Input:
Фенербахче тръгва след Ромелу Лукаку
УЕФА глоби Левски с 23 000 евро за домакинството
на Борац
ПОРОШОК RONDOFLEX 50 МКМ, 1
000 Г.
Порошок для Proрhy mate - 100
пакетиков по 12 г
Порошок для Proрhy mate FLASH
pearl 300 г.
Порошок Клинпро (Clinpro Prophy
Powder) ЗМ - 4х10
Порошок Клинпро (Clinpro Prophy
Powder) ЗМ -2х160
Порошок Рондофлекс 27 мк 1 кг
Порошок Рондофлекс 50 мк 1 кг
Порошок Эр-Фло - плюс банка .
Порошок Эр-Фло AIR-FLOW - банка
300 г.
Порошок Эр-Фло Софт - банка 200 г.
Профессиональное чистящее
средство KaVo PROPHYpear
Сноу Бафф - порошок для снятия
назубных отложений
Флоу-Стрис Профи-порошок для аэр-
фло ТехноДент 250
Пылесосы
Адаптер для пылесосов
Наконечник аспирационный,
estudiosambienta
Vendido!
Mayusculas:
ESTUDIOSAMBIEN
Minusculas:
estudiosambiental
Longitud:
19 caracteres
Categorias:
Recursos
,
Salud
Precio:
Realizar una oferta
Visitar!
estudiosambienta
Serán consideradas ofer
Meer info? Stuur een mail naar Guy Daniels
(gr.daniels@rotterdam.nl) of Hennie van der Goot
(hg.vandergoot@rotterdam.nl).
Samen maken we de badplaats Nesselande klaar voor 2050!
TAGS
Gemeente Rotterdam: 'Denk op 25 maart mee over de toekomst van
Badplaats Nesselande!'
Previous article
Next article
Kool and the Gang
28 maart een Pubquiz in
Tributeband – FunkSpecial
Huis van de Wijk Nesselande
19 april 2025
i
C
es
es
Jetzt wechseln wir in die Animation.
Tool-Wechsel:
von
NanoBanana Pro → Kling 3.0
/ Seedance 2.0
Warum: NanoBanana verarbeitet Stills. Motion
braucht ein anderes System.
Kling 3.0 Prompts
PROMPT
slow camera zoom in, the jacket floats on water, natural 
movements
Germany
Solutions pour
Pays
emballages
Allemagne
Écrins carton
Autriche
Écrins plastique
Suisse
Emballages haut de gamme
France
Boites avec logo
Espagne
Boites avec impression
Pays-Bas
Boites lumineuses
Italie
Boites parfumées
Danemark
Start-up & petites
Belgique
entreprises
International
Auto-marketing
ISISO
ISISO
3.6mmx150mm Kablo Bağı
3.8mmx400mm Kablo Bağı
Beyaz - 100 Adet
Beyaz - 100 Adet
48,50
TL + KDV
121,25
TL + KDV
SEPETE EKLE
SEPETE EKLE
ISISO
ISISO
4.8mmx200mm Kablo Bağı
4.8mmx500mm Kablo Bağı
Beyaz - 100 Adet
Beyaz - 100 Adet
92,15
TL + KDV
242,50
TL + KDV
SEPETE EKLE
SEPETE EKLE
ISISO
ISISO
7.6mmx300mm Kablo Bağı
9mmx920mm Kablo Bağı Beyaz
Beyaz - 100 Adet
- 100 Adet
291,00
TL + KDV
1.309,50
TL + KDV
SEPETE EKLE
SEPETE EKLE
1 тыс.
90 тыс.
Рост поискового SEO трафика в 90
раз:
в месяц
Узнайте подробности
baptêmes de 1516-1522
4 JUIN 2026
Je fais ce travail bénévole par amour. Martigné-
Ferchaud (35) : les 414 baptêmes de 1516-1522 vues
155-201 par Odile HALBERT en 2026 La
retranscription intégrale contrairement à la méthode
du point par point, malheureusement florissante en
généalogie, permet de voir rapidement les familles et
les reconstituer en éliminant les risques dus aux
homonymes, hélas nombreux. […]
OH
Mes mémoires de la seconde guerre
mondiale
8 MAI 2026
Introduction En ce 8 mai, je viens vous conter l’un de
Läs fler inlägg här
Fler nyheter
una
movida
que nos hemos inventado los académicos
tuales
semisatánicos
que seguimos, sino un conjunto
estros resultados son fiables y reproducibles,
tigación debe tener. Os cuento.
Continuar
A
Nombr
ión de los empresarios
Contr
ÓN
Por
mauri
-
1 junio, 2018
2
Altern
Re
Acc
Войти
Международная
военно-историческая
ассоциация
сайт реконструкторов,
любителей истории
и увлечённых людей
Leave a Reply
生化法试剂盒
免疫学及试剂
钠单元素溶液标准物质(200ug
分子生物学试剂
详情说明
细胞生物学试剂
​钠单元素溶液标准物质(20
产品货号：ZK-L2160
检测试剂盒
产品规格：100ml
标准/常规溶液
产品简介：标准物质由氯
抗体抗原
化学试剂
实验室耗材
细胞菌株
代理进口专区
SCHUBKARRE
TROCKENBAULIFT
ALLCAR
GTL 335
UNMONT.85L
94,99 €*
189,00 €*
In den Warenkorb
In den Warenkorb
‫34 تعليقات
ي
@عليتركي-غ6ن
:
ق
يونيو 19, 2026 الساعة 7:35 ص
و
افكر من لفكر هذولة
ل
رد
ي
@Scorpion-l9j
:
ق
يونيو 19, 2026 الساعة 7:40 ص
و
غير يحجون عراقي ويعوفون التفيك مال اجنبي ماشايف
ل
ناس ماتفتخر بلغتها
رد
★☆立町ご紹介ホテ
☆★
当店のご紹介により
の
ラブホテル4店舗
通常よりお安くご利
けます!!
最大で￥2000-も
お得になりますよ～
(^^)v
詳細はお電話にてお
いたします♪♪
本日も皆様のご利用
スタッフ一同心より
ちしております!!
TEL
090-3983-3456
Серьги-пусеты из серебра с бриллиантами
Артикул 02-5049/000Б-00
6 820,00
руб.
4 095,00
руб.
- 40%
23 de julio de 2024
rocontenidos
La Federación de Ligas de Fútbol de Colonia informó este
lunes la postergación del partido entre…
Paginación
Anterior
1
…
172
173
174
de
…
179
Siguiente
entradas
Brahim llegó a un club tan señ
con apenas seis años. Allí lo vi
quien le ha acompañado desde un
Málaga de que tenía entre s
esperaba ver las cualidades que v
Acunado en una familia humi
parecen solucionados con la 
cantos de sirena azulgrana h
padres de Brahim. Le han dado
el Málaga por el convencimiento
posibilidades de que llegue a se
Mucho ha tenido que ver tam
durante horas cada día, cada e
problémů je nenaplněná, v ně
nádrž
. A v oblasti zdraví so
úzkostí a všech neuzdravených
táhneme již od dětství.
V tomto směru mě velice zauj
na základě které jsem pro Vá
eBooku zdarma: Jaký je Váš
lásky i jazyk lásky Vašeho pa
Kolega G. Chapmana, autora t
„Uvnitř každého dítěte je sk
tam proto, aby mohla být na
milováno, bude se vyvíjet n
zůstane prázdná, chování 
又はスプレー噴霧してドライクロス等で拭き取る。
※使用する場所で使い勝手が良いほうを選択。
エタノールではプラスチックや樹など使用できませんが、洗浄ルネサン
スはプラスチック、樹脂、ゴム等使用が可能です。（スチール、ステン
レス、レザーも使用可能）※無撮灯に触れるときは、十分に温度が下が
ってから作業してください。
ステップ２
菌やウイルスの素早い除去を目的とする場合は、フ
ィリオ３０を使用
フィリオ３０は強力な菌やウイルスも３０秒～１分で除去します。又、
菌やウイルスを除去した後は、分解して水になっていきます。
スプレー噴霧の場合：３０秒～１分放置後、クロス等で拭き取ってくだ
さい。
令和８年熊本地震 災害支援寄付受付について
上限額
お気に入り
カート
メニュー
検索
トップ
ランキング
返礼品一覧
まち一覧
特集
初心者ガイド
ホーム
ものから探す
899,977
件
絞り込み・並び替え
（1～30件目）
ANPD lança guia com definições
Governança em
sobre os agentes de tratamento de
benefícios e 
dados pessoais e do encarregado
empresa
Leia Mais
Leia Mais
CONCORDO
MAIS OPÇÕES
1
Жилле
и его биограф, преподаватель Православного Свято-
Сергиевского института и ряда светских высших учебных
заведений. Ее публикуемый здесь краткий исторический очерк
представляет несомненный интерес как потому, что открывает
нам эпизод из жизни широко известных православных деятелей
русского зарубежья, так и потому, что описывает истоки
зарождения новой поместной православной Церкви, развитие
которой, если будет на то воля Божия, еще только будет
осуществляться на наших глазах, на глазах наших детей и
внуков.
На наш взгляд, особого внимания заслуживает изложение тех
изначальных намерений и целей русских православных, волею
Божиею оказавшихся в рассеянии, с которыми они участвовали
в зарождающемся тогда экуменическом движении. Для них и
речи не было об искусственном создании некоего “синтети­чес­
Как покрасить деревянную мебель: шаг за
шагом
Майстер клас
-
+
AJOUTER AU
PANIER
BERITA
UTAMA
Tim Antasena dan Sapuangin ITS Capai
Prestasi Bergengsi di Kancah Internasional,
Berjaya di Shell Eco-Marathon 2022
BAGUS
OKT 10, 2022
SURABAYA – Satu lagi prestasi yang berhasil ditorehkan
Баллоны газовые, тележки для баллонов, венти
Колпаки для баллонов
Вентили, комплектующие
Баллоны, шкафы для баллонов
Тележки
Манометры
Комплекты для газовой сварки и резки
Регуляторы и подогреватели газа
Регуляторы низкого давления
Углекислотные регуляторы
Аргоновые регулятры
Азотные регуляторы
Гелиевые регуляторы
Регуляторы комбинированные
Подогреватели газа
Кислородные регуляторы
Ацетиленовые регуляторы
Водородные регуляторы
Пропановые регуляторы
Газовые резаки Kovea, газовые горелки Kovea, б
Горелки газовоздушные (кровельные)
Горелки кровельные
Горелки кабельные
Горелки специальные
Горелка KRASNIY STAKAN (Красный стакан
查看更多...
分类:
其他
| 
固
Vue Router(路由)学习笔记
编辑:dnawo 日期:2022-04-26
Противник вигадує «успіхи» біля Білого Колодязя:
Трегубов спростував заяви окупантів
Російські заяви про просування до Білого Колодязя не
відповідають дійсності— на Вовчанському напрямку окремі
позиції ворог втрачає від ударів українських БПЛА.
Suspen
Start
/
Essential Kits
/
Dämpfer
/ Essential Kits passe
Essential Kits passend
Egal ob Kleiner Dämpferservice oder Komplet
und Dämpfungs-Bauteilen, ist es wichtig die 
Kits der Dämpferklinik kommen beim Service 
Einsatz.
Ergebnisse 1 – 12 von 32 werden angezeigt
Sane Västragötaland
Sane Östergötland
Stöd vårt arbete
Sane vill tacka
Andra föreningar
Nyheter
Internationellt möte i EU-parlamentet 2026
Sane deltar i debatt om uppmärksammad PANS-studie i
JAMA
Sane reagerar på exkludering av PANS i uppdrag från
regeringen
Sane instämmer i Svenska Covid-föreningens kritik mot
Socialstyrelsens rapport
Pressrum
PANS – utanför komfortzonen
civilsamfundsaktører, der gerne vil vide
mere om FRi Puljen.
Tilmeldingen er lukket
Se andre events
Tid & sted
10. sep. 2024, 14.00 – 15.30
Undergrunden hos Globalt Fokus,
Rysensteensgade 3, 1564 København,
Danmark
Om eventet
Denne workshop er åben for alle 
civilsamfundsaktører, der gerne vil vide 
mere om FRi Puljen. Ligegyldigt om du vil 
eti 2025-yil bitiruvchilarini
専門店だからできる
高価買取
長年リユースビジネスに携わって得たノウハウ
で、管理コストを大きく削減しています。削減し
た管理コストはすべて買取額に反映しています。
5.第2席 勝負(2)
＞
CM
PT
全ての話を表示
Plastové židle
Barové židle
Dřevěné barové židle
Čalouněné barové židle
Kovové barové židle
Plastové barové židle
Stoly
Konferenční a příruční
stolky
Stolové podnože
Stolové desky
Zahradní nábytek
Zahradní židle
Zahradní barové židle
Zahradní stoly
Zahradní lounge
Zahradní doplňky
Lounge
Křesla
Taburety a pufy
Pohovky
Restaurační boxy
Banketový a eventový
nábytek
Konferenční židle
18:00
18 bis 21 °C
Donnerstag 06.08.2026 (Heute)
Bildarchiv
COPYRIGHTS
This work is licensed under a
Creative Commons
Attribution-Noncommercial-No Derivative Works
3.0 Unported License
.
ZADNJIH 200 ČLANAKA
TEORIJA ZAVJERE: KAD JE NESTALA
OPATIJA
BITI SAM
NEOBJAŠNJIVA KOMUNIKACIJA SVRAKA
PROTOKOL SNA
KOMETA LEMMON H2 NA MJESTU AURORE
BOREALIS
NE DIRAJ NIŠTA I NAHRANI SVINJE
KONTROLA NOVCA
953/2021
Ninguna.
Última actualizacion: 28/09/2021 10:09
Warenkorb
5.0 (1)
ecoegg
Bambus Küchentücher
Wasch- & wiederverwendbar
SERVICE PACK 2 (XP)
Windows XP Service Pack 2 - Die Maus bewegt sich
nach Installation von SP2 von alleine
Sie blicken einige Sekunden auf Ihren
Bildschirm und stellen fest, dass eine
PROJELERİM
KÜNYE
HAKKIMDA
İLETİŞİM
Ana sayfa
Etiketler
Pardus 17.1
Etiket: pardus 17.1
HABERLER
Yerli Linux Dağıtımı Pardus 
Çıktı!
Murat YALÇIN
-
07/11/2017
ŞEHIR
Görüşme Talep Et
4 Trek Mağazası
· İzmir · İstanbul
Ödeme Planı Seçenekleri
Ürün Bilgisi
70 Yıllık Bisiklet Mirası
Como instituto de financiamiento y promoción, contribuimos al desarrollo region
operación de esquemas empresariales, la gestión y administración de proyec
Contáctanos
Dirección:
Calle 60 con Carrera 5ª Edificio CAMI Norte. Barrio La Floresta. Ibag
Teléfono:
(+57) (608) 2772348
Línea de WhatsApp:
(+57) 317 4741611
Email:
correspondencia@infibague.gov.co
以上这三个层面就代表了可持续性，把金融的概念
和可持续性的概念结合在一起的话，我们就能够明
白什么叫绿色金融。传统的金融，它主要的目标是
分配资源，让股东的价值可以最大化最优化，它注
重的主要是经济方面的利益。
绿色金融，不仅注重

Activity:
Scan the records for the string "Nesselande" and show every line that contains it.

Exercise response:
Samen maken we de badplaats Nesselande klaar voor 2050!
Badplaats Nesselande!'
Huis van de Wijk Nesselande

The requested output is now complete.